(Photo: Screen grab/KCAL-TV)
A California church has received threats and criticism after placing a figure of a bloody Trayvon Martin in its nativity scene.
Since it hired artist John Zachary, 58, in 2007, Claremont United Methodist Church in Claremont, Calif., has used its nativity scene to intentionally spark what the church sees as challenging, and at times, uncomfortable conversations.
Zachary pointed to the second chapter of Matthew's description of King Herod calling for all boys younger than 2 to be killed, when discussing what inspired him to include the 17-year-old African American teenager in his setting.
Although Jesus' birth meant joy for the shepherds and prophets Simeon and Anna, for dozens of families, Christ's birth meant "parents in agony because their children had just been killed."
"What if Jesus was lying there bleeding to death? I was kind of thinking of that," said Zachary.
"Ya'll are disgusting, replacing Jesus with that thug Martin? Seriously? Just keep turning people away from Christ, that must be your mission," Deb Burke Vaughn wrote.
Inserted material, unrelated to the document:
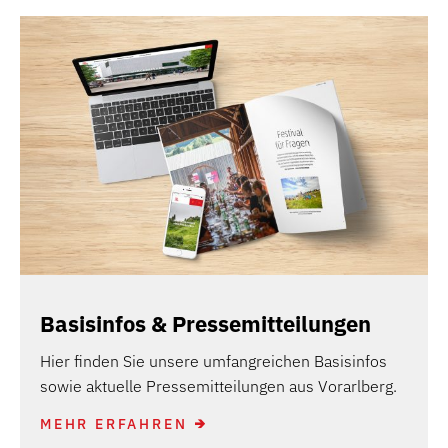
Basisinfos & Pressemitteilungen
Hier finden Sie unsere umfangreichen Basisinfos
sowie aktuelle Pressemitteilungen aus Vorarlberg.
MEHR ERFAHREN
Another commenter told the church that it should leave its politics out of Christmas.
"Your nativity scene saddens me greatly. By bringing politics/agendas into a holy day and time, you are perpetuating how far our world has gone from honoring our Father and His son! The nativity is honoring our saviour's birth! Not a place to debate the wicked ways of man. Do the right thing and remove this ridiculous display and replace it with what it was intended for! Praying for the elders of this church and the example they are setting, members should be looking to other places to Worship," Melissa Voight Cook wrote.
Zachary's pastor even acknowledged that she, herself, finds the violence jarring.
"I found this year's hard to look at. It's hard to look at a young man who's shot and bleeding to death. But even though I'm uncomfortable with it, that's the point. We have to take a look at the violence," Sharon Rhodes-Wickett told The Daily Bulletin.
"I think the value of this is that it stretches us to think, what does the birth of Christ call us to do?" she asked.
Commenter Wesley Hawkes suggested that seeing Martin reminded him of why Christ had come to earth.
"After reading many of the comments about the nativity scene I see some troubling trends. First, the demonizing of Trayvon Martin. By making him the worst of all possible people then we don't need to feel so bad that he was killed or that Zimmerman was acquitted," wrote Hawkes. "But isn't it just this kind of person (along with the rest of us) that Jesus came to save?"
Zachary, who has attended the church for 15 years and works as a Hollywood production designer, said that when he first took on this role at his church, he felt it was important to challenge a Christmas image that usually reflects "privilege."
"There's a lot of people who don't have that privilege," he told The Daily Bulletin. "Maybe I should do something that's provocative, that's more in keeping with the teachings of Jesus."
In Zachary's first year, he cast Mary and Joseph as a contemporary homeless couple.
Unlike this year's figure, the community responded positively to his artwork. Someone left an anonymous food donation and elementary students wrote notes of support, encouraging Zachary to continue finding modern contexts for his nativity scenes.
Other scenes Zachary has depicted include turning Mary and Joseph into Iraqi war refugees, would-be Mexican immigrants halted by border control agents, a single African American mother, and prisoners.
In a sign outside its nativity scene last year, Claremont United Methodist Church reminded viewers that "whatever you think about the virgin birth or the historical nativity scene, the nativity is a symbol of acceptance and even celebration of those who have been outcast."
"Jesus, who was born in poverty, out of wedlock and from a foreign land came into the world with the promise of greatness and a celebration fit for a king. As we celebrate Christmas this year we should be reminded of all of those who are excluded, unwelcomed, rejected and oppressed."